Enter Triangle Coordinates
Use any consistent coordinate scale. The calculator accepts decimals, negative values, and integer inputs.
Example Data Table
| Vertex A | Vertex B | Vertex C | Orthocenter | Triangle Type | Area |
|---|---|---|---|---|---|
| (0, 0) | (6, 0) | (2, 5) | (2, 1.6) | Scalene, Acute | 15 |
| (1, 1) | (7, 1) | (3, 6) | (3, 2.6) | Scalene, Acute | 15 |
These sample rows show how coordinate input changes the orthocenter and the related geometric properties.
Formula Used
The orthocenter is the intersection point of the triangle’s three altitudes. Each altitude passes through a vertex and is perpendicular to the opposite side.
For side BC, use the direction vector (x₃ - x₂, y₃ - y₂). The altitude through A becomes:
(x₃ - x₂)(x - x₁) + (y₃ - y₂)(y - y₁) = 0
For side AC, the altitude through B becomes:
(x₃ - x₁)(x - x₂) + (y₃ - y₁)(y - y₂) = 0
Solving these two linear equations gives the orthocenter coordinates (Hₓ, Hᵧ). The calculator also computes side lengths with the distance formula and area with the coordinate area formula.
How to Use This Calculator
- Enter the x and y coordinates for vertices A, B, and C.
- Choose the decimal precision for displayed results.
- Click Calculate Orthocenter to solve the triangle.
- Review the orthocenter, altitude equations, side lengths, area, and triangle classification.
- Use the CSV or PDF buttons to save the result summary.
Frequently Asked Questions
1. What is an orthocenter?
The orthocenter is the common intersection point of a triangle’s three altitudes. Each altitude starts at a vertex and meets the opposite side at a right angle.

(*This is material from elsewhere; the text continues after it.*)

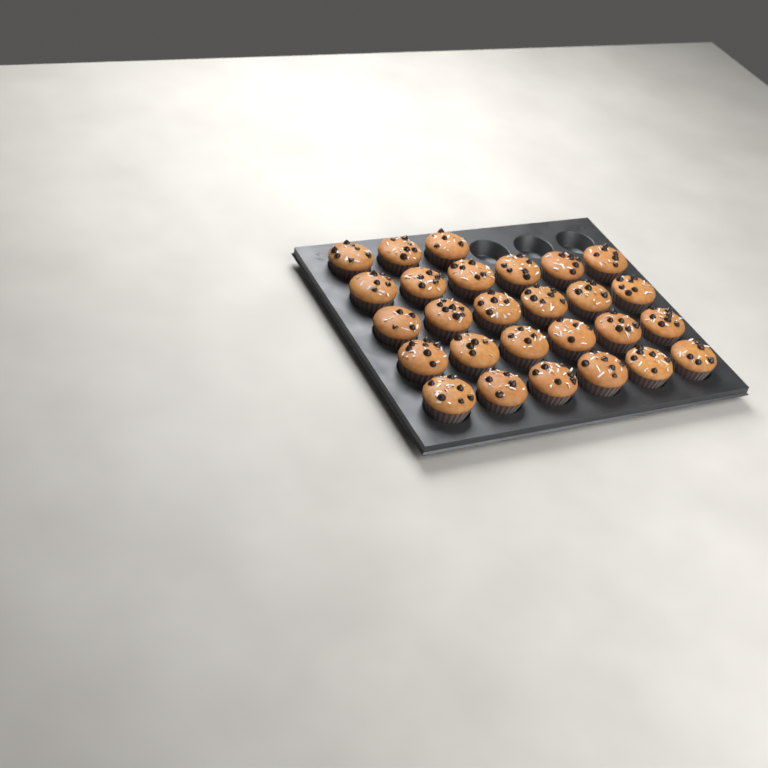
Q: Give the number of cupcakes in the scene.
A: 27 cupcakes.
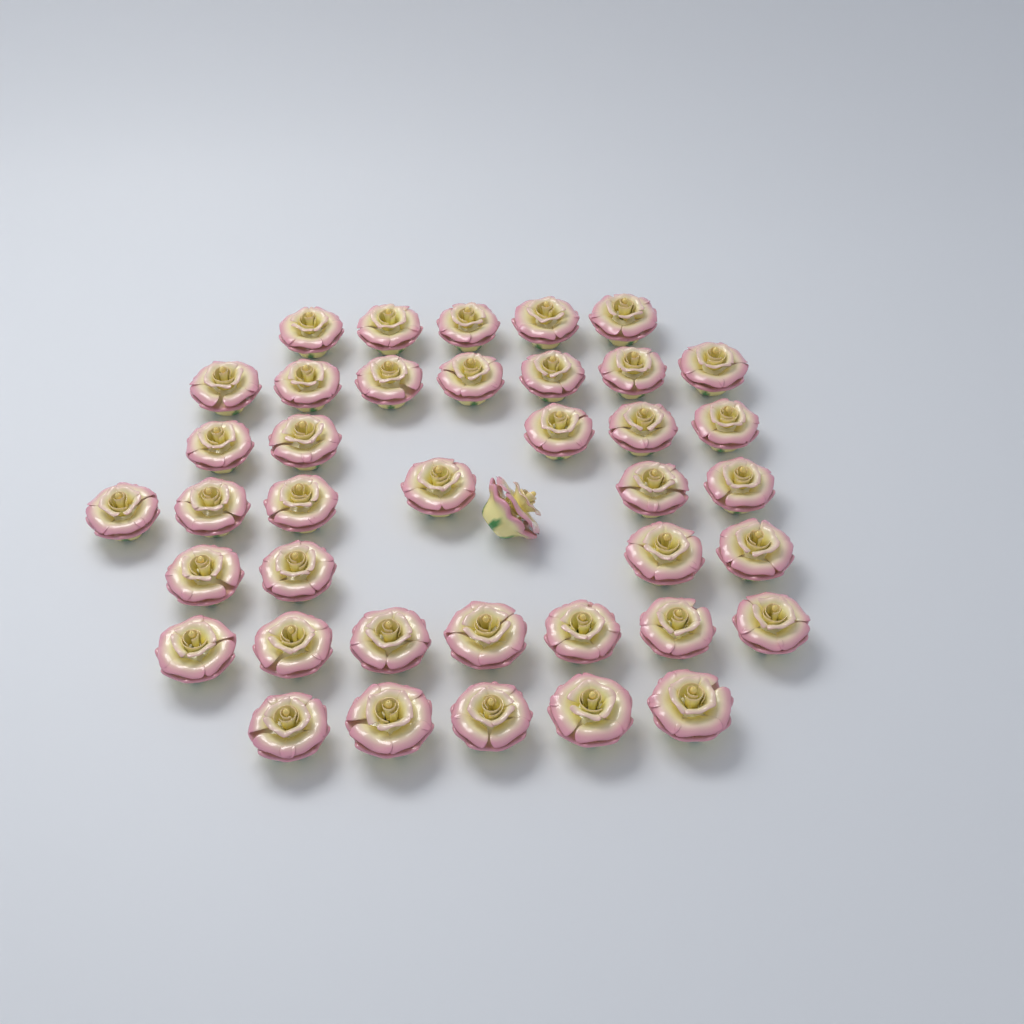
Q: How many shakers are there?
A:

2. Can the orthocenter lie outside the triangle?
Yes. In an obtuse triangle, the orthocenter lies outside. In an acute triangle, it lies inside. In a right triangle, it sits exactly at the right-angle vertex.
3. Why does the calculator reject collinear points?
Collinear points do not create a valid triangle. Without a real triangle, the altitudes do not form a unique orthocenter, so the calculation must stop.
4. Does the tool support decimal coordinates?
Yes. You can enter integers, decimals, and negative values. The calculator solves the altitude equations using floating-point arithmetic and then formats the output to your selected precision.
5. How are vertical and horizontal sides handled?
The calculator uses line equations in standard form instead of relying only on slopes. That avoids errors when a side or altitude is vertical or horizontal.
6. Why are side lengths and area included?
They provide extra geometric context. Side lengths help classify the triangle, while area confirms the triangle is valid and supports deeper coordinate geometry analysis.
7. Can I use this for homework checking?
Yes. It is useful for verifying manual solutions, checking altitude equations, and reviewing whether the orthocenter should fall inside, outside, or at a vertex.
8. What do the CSV and PDF files contain?
They contain the entered vertices, orthocenter coordinates, triangle type, orthocenter position, side lengths, area, perimeter, and the three altitude equations.